Carta ao
leitor
Caríssimo
(a),
agora
que terminou de ler o livro, permita-me compartilhar duas ou três ideias a
respeito de Sergio Fantini, um autor que, apegado a alguns inegociáveis
princípios éticos, insiste admiravelmente em trilhar caminhos cada vez mais
desprezados por seus contemporâneos.
Enquanto
todos os escritores e candidatos a escritor sonham assinalar o nome nos
catálogos das grandes editoras, acreditando iludidos que isso lhes trará
prestígio e visibilidade, Fantini sempre optou por lançar seus títulos por
pequenas casas independentes, como a Jovens Escribas, ou até mesmo por selos de
fantasia de edições inexistentes. Mas, ao contrário de boa parte de seus
colegas que, após falhar ao tentar serem aceitos pelo mercado editorial, acabam
se autopublicando no afã quase exclusivo de alimentar pequenas vaidades,
Fantini mantém-se à margem visando apenas garantir a sua total liberdade de
criação.
Liberdade de criação significa para ele
não se dobrar aos ditames do momento, mas deixar-se guiar pela necessidade
vital de propor reflexões sobre seu tempo.

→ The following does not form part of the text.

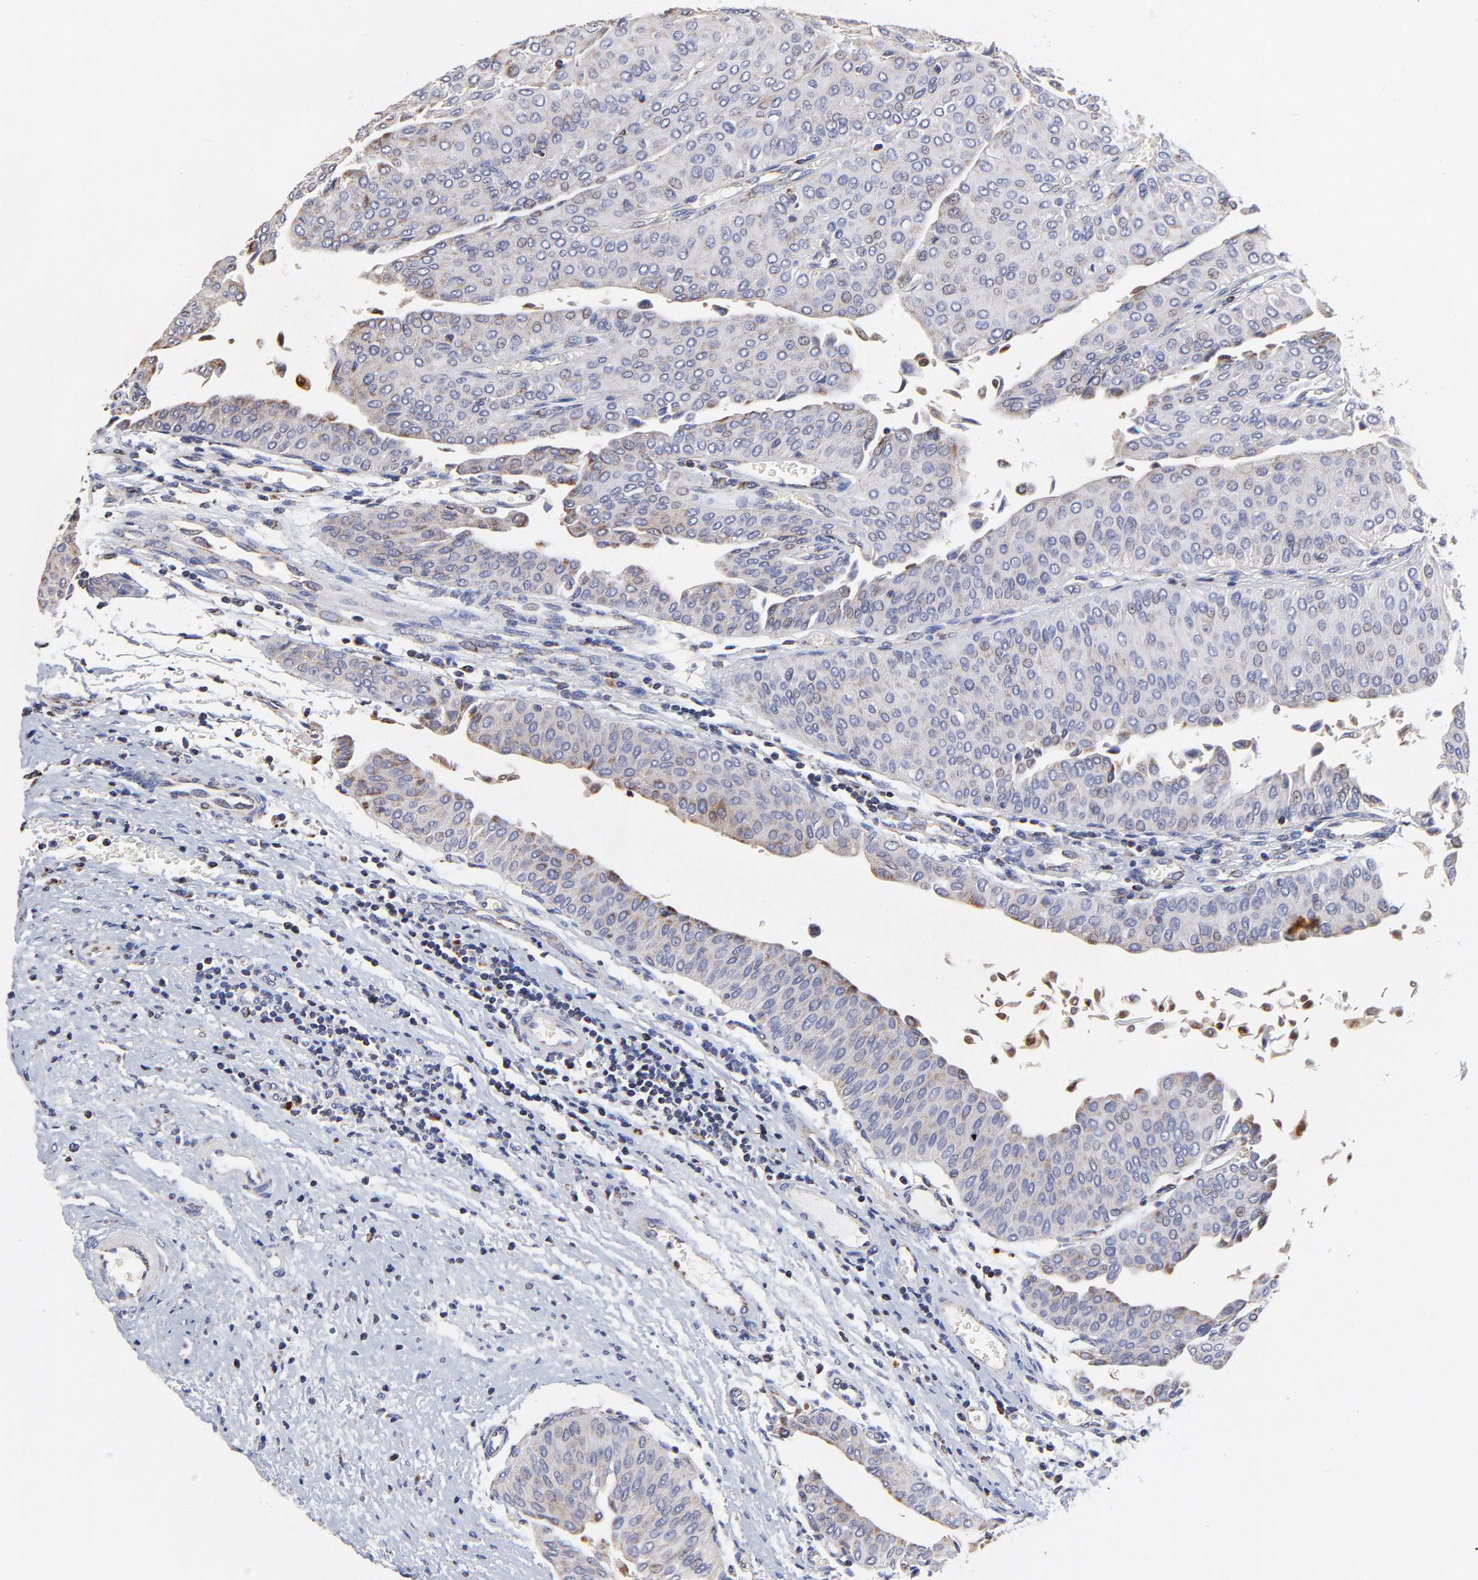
{"staining": {"intensity": "weak", "quantity": "25%-75%", "location": "cytoplasmic/membranous"}, "tissue": "urothelial cancer", "cell_type": "Tumor cells", "image_type": "cancer", "snomed": [{"axis": "morphology", "description": "Urothelial carcinoma, Low grade"}, {"axis": "topography", "description": "Urinary bladder"}], "caption": "A brown stain highlights weak cytoplasmic/membranous staining of a protein in human urothelial cancer tumor cells.", "gene": "SSBP1", "patient": {"sex": "male", "age": 64}}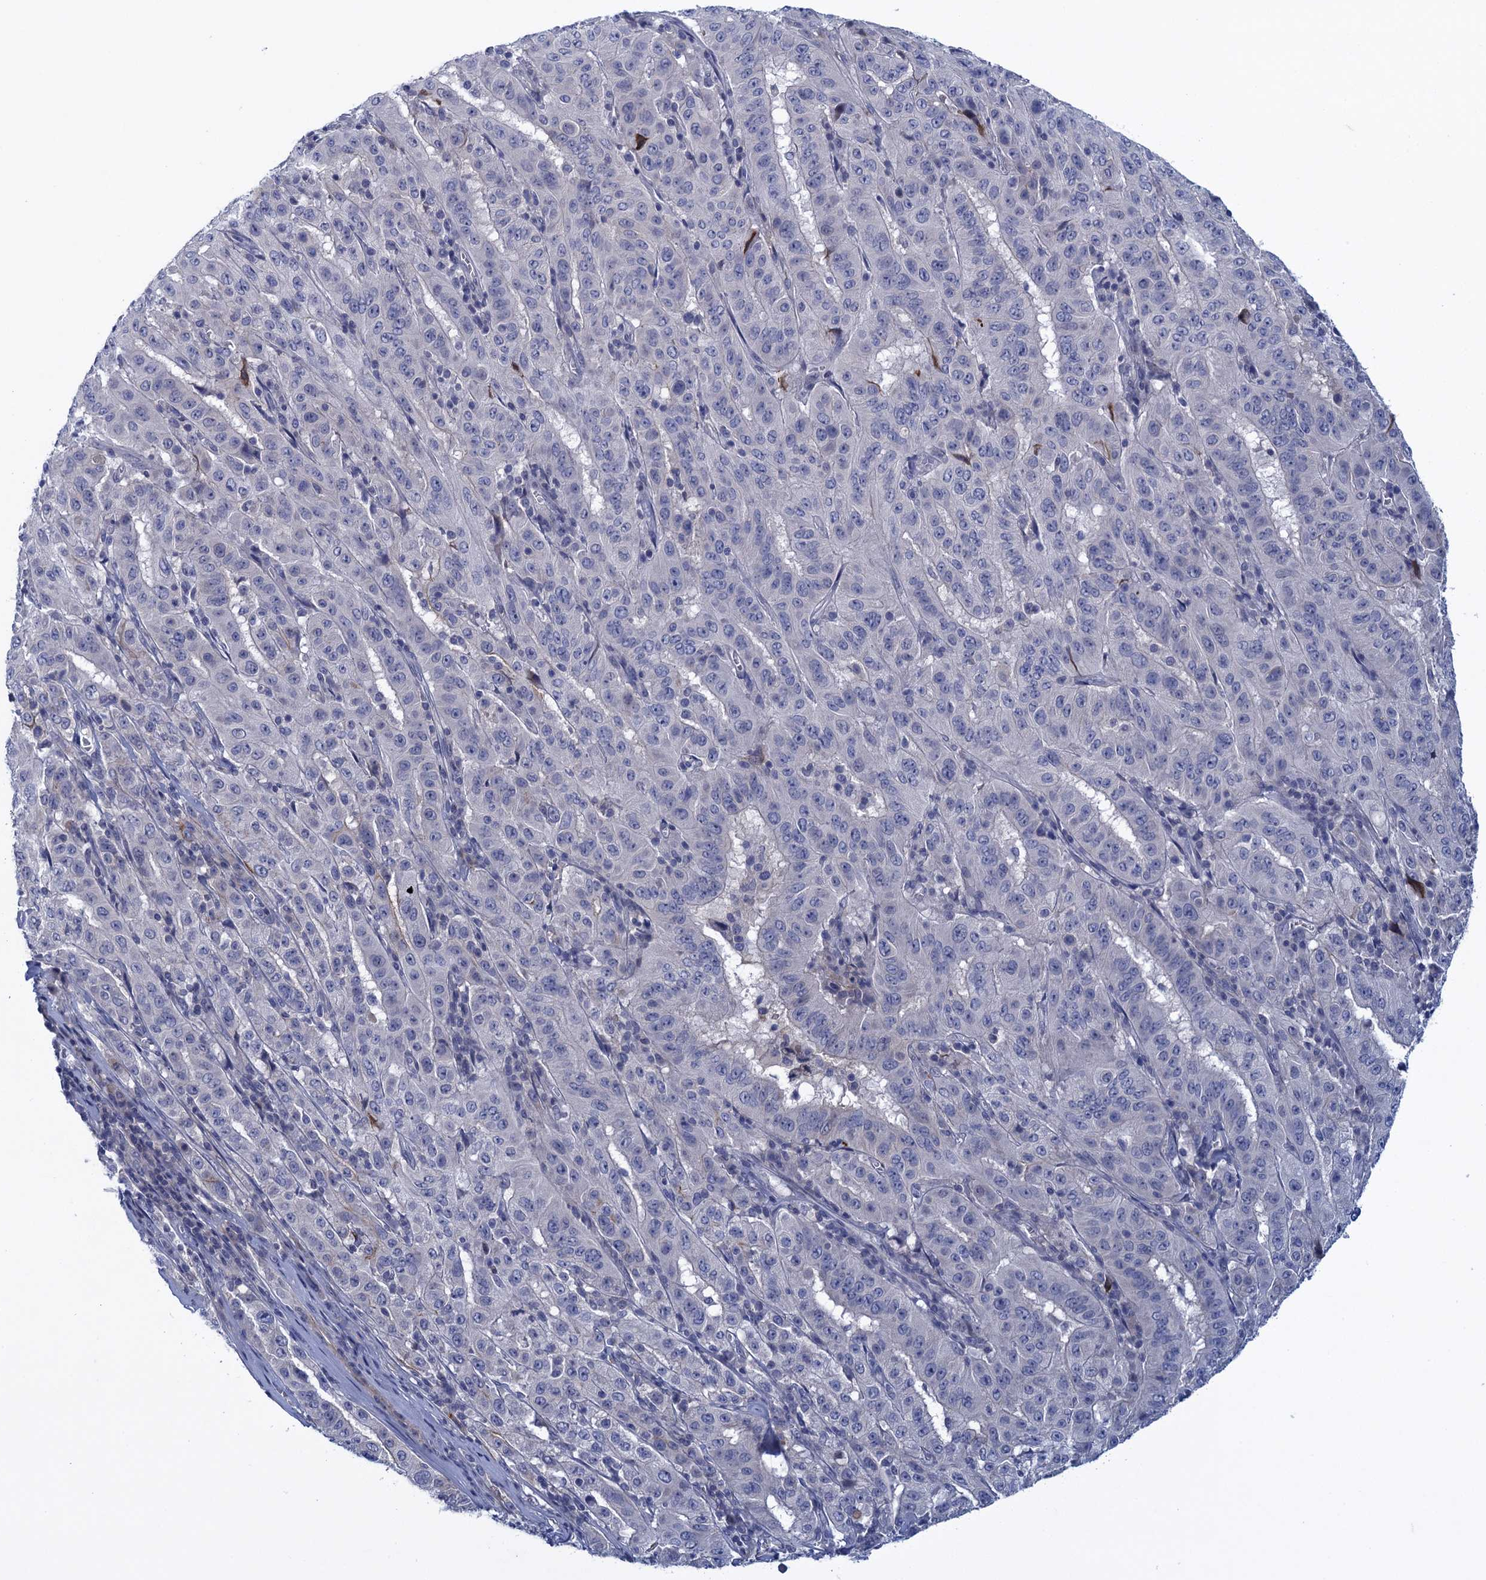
{"staining": {"intensity": "negative", "quantity": "none", "location": "none"}, "tissue": "pancreatic cancer", "cell_type": "Tumor cells", "image_type": "cancer", "snomed": [{"axis": "morphology", "description": "Adenocarcinoma, NOS"}, {"axis": "topography", "description": "Pancreas"}], "caption": "A micrograph of adenocarcinoma (pancreatic) stained for a protein displays no brown staining in tumor cells.", "gene": "SCEL", "patient": {"sex": "male", "age": 63}}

Nesse sentido, remando contra as
ondas que trazem à praia centenas de depoimentos pessoais enfeitados como
narrativas inventadas – a chamada autoficção –, Fantini
permanece fiel à realidade imediata, não mimetizando-a como um naturalista que
caça borboletas para catalogá-las e expô-las em quadros inanimados, mas como
artista que recolhe resíduos dos dias e os transforma em fragmentos de vida.
Pois, acima de tudo, Fantini sabe que é a linguagem que permite o salto
transcendental que configura a verdadeira literatura.
O escritor Sergio Fantini nasceu no
final da década de 1970 vendendo de mão em mão seus livrinhos de poesia. Desde
meados da década de 1980, ele vem construindo sem alarde e sem pressa uma obra
ficcional, pequena mas devastadora, constituída de contos breves e longos (a
que outros chamam novela): Diz Xis, Materiaes, A ponto de explodir, Novella...
E agora este Lambe-lambe, espécie de
síntese e ultrapassagem de sua trajetória, tanto do ponto de vista formal
quanto de conteúdo.
Estruturalmente,
Fantini nos oferece aqui não contos breves ou longos, mas uma narrativa extensa
composta por peças curtas que podem ser lidas e entendidas como unidades autônomas,
mas que, tomadas no conjunto, ganham em densidade e compreensão. Tematicamente,
aprofunda o seu interesse pelos personagens invisíveis que povoam a sociedade,
iluminando os cantos obscuros por onde transitam. Se, até então, surgiam
aprisionados em suas histórias individuais, trágicas quase sempre, agora
irrompem anônimos como coadjuvantes de um destino comum: não mais rostos
identificáveis, mas corpos esvaziados de subjetividade.
Todos os capítulos iniciam-se com a frase “São
esses” ou “São essas”, para em seguida descrever uma infinidade de personagens
que enxameiam os espaços públicos, milhares, milhões de seres despossuídos de
tudo, preocupados apenas com a própria sobrevivência. A repetição continuada da
fórmula em textos de tamanho padrão, como o bate-estaca no terreno de um edifício
em construção, reencena a monotonia de existências sem biografia, de homens, mulheres
e crianças que caminham anônimos para uma morte inglória.
Fantini traça um retrato sem retoque da sociedade
contemporânea – não à toa seu narrador apresenta-se como
fotógrafo. Por meio de um olhar às vezes compassivo, às vezes irônico, às vezes
cínico, passeamos pelos meandros de um surpreendente zoológico, onde, desesperançados,
movidos unicamente pela necessidade de atender nossos instintos básicos, experimentamos
a estranha sensação de sermos ao mesmo tempo o sujeito observador e o objeto
observado.
Nesse lugar, situado na periferia do mundo, onde
imperam a hipocrisia e a mediocridade, perdemos a noção do humano: importa não o
que você é ou quer ser, mas o que você tem ou deseja ter. O embate entre
essência e aparência é explicitado, com ácido humor, nas vinhetas que pontuam a
narrativa: concisos três por quatro satíricos, que prefiguram por instantes uma
caricatura – um zoom na multidão para flagrar a
expressão aleatória, mas emblemática, de um obscuro personagem.
Com rara competência, Fantini nos descortina o
mundo cinza que recusamos ver, o panóptico em que estamos enjaulados. Por isso,
ocupa lugar ímpar no cenário da literatura brasileira contemporânea.